Seven Great B2B Marketing Initiatives

By : Admin

Being in business-to-business (B2B) means need of a lot of continuous efforts to be put in. You can not afford to sit idle as the main focus, today, is not only the revenue generation at all cost but to be as aggressive as possible with the cost saving strategies. It also applies to the marketing and sales operations. Here are seven great low-cost, high-impact initiatives that could transform your marketing department into a lean, efficient, and deadly effective organization.

  1. Develop and monitor the performance of your channels.

    Grasping your marketing and sales operations as a set of processes will enable you to evaluate efficiencies in the chain. Eliminating weak links can save your company significant amounts of cash. It is important to know the relative performance of each of the channels. Pruning nonproductive business relationships will improve the health of your organization and enable you to focus on your most profitable channels.
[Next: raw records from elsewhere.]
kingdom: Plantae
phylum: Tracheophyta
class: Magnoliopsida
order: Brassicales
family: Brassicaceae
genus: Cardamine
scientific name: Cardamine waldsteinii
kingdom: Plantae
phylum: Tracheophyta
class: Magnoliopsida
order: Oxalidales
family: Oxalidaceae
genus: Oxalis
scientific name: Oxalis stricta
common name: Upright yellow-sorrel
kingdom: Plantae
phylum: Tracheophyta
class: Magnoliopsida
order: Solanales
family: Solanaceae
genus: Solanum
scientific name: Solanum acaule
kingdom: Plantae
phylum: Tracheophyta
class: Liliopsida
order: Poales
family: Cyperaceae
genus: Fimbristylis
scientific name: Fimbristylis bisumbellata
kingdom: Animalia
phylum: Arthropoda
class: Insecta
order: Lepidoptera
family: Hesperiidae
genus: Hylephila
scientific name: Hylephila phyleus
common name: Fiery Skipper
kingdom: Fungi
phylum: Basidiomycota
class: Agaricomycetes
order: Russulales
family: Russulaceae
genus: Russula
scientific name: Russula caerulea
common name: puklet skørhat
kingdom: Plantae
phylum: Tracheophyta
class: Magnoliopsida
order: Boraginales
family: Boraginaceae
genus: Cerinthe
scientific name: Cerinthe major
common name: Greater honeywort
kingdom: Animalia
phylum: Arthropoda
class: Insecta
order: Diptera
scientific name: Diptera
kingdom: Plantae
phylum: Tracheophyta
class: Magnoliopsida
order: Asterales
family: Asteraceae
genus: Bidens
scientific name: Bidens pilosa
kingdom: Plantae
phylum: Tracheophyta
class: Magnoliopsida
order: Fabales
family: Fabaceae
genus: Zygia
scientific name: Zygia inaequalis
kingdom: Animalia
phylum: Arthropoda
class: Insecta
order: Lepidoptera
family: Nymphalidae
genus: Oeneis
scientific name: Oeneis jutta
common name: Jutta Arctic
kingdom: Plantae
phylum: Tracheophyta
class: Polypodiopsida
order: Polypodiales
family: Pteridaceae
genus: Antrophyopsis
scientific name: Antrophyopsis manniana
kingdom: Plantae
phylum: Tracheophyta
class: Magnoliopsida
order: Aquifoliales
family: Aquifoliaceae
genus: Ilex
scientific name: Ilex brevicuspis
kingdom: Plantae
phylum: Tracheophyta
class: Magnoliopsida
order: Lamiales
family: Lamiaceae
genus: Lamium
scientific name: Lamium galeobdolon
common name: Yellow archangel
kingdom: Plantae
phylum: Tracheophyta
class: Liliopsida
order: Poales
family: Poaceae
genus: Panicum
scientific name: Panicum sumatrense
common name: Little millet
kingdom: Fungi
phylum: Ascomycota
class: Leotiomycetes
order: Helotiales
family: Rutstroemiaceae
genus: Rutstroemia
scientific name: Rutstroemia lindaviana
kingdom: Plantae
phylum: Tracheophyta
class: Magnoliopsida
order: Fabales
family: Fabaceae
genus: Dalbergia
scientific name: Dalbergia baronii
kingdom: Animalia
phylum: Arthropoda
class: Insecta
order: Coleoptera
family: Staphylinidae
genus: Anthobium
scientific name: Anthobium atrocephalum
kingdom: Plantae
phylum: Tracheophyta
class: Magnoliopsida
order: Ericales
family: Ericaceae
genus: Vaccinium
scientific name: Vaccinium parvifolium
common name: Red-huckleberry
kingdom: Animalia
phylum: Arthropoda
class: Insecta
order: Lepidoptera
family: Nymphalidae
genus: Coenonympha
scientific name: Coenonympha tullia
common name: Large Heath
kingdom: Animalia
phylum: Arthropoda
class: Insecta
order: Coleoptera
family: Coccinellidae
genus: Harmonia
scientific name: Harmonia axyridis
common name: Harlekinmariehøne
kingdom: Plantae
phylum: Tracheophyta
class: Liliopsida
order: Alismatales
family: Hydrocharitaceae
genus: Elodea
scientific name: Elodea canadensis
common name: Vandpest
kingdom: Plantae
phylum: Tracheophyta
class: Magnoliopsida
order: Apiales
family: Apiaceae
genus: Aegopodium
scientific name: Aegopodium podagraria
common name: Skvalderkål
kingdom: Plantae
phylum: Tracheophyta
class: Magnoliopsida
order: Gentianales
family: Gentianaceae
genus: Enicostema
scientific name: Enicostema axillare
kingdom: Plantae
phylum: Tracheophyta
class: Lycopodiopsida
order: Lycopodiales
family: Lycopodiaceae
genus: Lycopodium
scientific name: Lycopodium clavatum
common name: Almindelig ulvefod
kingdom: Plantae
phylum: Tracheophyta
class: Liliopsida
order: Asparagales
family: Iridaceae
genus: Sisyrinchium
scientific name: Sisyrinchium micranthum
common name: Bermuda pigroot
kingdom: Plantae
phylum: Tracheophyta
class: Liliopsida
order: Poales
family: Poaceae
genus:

  2. Retain and augment your most valued customers.

    The cost of acquiring new customers in these choppy waters is very expensive. Initiatives focused on mining current relationships will prove to be very effective in these lean times. The cost of gaining incremental sales from a current relationship can often be less than that from a new customer. Treat your current customers as assets that must be protected diligently and keep your current franchise of customers productive and well served.

  3. Measure value creation for your customers.

    The current macroeconomic downdraft has created a heightened sensitivity to value. Companies are carefully looking at all operations and their impact on profitability. So, take the time to quantify the value your business has on other businesses.

  4. Collaborate with customers.

    Product development geared for an existing customer base is a lot easier than trying to launch new products into an uncharted market. Making key customers influence the future of your business model or product pipeline is a great way to build trust. Customer apathy is death. Do whatever it takes to engage your customers in decisions that affect the future of your company’s product or service.

  5. Get industry focused.

    Industry specialization or domain expertise is a mandate under tight market conditions. The growth of competition in every space required companies to develop specific capabilities for discrete industry segments. Developing deep expertise within a target market is more effective that attempting to do everything for every market. Execute a marketing strategy that is an inch wide and a mile deep versus a mile wide and an inch deep.

  6. Integrate customer contact points.

    Support, delivery, and maintenance activities should be viewed as cross-selling or up-selling opportunities for your existing customer base. This strategy places greater emphasis on your organization to have a cohesive view of the customer. And the only way to achieve this goal is to integrate information collected throughout the entire customer lifecycle. Distribute the sales responsibility across the entire organization by integrating and distributing customer data.

  7. Break out the measuring stick.

    The emphasis on delivering tangible value requires marketing organizations to quantify results. Improving a relevant set of performance metrics for your customers should be the central objective of your business. Signing off on performance metric improvement may sound risky, but in these times it’s a risk that must be taken to survive today’s downdraft.